Re: CEPH IOPS Baseline Measurements with MemStore

Alexandre DERUMIER <aderumier@xxxxxxxxx> · Thu, 19 Jun 2014 11:21:39 +0200 (CEST)

Hi,

Thanks for your benchmark !

>>If you have some ideas for parameters to tune or see some mistakes in this measurement - let me know! 

>>1) Default Logging has an important impact on the IOPS & latency [0.1-0.2ms] 
how do you enable|disable stats ? (ceph.conf)

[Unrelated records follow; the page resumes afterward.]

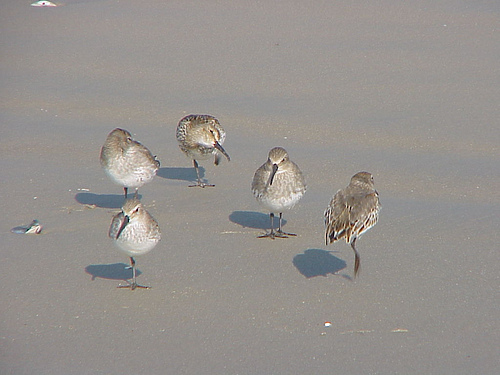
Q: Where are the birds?
A: The birds are on the shoreline.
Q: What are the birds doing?
A: The birds are standing on the sand.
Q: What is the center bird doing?
A: The center bird is scratching its eye.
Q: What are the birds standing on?
A: Sand.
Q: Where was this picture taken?
A: On a beach.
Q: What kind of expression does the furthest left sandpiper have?
A: Cynical.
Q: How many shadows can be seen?
A: Five.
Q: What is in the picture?
A: A group of birds of the same family.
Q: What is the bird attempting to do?
A: Fly.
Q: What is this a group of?
A: Birds.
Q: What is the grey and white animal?
A: A bird.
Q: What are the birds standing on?
A: Sand.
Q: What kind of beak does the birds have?
A: Long and pointy.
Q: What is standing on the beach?
A: Some birds.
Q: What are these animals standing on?
A: Ground.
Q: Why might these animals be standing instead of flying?
A: They're resting.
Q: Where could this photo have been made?
A: Seashore.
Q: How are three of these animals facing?
A: Toward camera.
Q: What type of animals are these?
A: Birds.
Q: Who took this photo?
A: Photographer.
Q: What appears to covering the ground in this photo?
A: Sand.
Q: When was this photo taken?
A: Daytime.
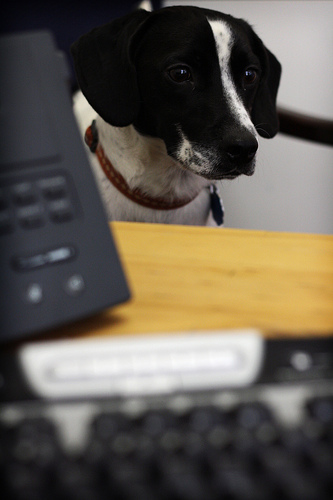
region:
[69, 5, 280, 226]
Black and white medium sized dog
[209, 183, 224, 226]
Name tag on a dog collar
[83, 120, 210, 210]
Cloth dog collar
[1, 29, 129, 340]
Blurry black office phone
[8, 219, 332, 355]
top of a wooden desk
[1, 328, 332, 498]
Black computer keyboard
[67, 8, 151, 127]
Black furry dog ear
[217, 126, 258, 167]
Black wet dog nose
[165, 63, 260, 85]
Two dark dog eyes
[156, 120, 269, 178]
Small whiskers on a dog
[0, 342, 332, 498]
blurry black computer keyboard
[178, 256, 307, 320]
brown wooden desk top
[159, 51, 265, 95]
black eyes on dog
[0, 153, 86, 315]
buttons on front of phone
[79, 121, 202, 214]
red collar on neck of dog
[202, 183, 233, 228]
silver metal dog tag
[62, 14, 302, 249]
black and white dog behind desk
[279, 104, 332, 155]
black moulding on wall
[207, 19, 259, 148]
white stripe on head of dog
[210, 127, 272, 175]
large black dog nose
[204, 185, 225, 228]
tag on the dog's collar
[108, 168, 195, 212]
red collar on the dog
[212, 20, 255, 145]
white stripe on the dog's face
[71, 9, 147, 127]
dog's ear is black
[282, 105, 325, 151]
baseboard along the wall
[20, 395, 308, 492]
keyboard is out of focus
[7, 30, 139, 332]
grey phone on the desk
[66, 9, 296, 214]
dog is standing by the desk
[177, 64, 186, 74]
reflection in the dog's eye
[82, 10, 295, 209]
A dog standing near a desk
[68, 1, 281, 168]
A dogs head with white trim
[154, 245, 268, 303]
A brown wooden desk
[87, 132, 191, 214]
A brown dog collar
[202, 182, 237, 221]
A silver tag on brown collar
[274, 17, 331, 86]
A white wall with brown baseboard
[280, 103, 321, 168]
A brown baseboard trim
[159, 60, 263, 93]
Dogs dark brown eyes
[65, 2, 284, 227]
dog looks over the desk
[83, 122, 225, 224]
collar is worn by the dog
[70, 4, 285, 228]
dog wears a collar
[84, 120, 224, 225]
collar has a tag attached to it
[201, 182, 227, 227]
tag is attached to collar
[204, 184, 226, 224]
tag identifies dog in case it gets lost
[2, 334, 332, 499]
computer keyboard sits on desk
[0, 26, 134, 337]
phone sits on desk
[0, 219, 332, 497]
desk has keyboard on it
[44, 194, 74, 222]
black button on the phone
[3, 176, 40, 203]
black button on the phone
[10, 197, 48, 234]
black button on the phone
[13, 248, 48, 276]
black button on the phone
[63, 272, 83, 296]
black button on the phone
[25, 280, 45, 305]
black button on the phone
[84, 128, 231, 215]
red dog collar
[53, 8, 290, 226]
black and white dog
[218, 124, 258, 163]
black dog nose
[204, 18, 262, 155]
white stripe on dog head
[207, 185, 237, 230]
metal tag on dog collar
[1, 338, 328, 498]
black and white computer keyboard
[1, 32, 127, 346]
black plastic phone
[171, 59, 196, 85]
black dog eye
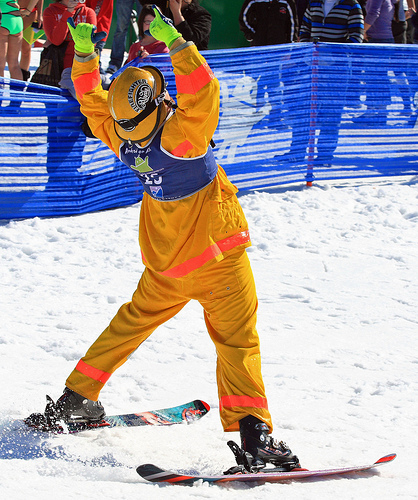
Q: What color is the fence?
A: Blue.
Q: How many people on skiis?
A: One.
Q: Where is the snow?
A: On the ground.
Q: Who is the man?
A: A fireman.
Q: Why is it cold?
A: Its wintertime.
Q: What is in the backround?
A: People.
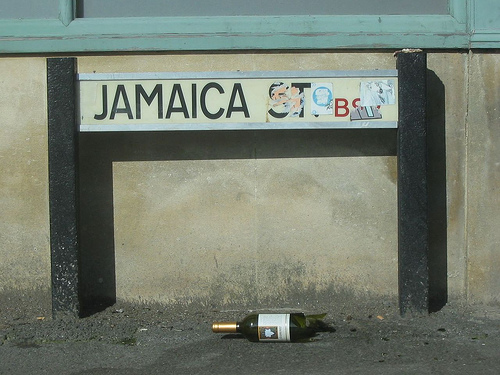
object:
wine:
[211, 309, 308, 338]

>>2) OSD implementation without journaling does not scale linear with concurrent IOs - need several OSDs to scale IOPS - lock contention/threading model? 
It's quite possible, I have see a lot of benchmark with ssd, and osd daemon was always the bottleneck, more osd more scale.

>>3) a writing OSD never fills more than 4 cores 
>>4) a reading OSD never fills more than 5 cores 

maybe "osd op threads"  could improve this ?
default is 2 (don't known if with hyperthreading it's going on 4cores instead 2 ?)

----- Mail original ----- 

De: "Andreas Joachim Peters" <Andreas.Joachim.Peters@xxxxxxx> 
À: ceph-devel@xxxxxxxxxxxxxxx 
Envoyé: Jeudi 19 Juin 2014 11:05:18 
Objet: CEPH IOPS Baseline Measurements with MemStore 

Hi, 

I made some benchmarks/testing using the firefly branch and GCC 4.9. Hardware is 2 CPUs with 6-core Intel(R) Xeon(R) CPU E5-2630L 0 @ 2.00GHz with Hyperthreading and 256 GB of memory (kernel 2.6.32-431.17.1.el6.x86_64). 

In my tests I run two OSD configurations on a single box: 

[A] 4 OSDs running with MemStore 
[B] 1 OSD running with MemStore 

I use a pool with 'size=1' and read and read/write 1-byte objects all via localhost. 

The local RTT reported by ping is 15 micro seconds, the RTT measured with ZMQ is 100 micro seconds (10 kHZ synchronous 1-byte messages). 
RTT measured with another file IO daemon (XRootD) we are using at CERN (31-byte messages) is 9.9 kHZ. 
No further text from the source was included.